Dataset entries
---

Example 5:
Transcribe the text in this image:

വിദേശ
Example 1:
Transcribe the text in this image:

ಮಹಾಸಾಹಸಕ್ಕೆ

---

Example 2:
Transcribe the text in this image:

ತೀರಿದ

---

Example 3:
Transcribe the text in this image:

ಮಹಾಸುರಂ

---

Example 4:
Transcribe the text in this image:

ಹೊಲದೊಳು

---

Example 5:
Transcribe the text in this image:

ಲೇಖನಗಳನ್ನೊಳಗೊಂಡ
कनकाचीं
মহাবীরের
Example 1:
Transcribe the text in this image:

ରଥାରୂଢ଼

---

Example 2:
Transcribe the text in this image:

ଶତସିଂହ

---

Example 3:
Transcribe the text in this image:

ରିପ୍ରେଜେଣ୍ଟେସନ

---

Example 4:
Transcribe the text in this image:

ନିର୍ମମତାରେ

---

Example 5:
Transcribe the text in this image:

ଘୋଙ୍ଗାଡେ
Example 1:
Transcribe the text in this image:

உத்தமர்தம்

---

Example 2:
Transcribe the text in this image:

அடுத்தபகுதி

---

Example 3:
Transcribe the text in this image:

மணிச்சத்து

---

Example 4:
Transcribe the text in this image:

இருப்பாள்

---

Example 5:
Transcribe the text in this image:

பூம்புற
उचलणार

» **The problem**: Can you swap "Transcribe" for "Write out" everywhere in the records above and leave everything else unchanged?

» **Written solution**:
---

Example 5:
Write out the text in this image:

വിദേശ
Example 1:
Write out the text in this image:

ಮಹಾಸಾಹಸಕ್ಕೆ

---

Example 2:
Write out the text in this image:

ತೀರಿದ

---

Example 3:
Write out the text in this image:

ಮಹಾಸುರಂ

---

Example 4:
Write out the text in this image:

ಹೊಲದೊಳು

---

Example 5:
Write out the text in this image:

ಲೇಖನಗಳನ್ನೊಳಗೊಂಡ
कनकाचीं
মহাবীরের
Example 1:
Write out the text in this image:

ରଥାରୂଢ଼

---

Example 2:
Write out the text in this image:

ଶତସିଂହ

---

Example 3:
Write out the text in this image:

ରିପ୍ରେଜେଣ୍ଟେସନ

---

Example 4:
Write out the text in this image:

ନିର୍ମମତାରେ

---

Example 5:
Write out the text in this image:

ଘୋଙ୍ଗାଡେ
Example 1:
Write out the text in this image:

உத்தமர்தம்

---

Example 2:
Write out the text in this image:

அடுத்தபகுதி

---

Example 3:
Write out the text in this image:

மணிச்சத்து

---

Example 4:
Write out the text in this image:

இருப்பாள்

---

Example 5:
Write out the text in this image:

பூம்புற
उचलणार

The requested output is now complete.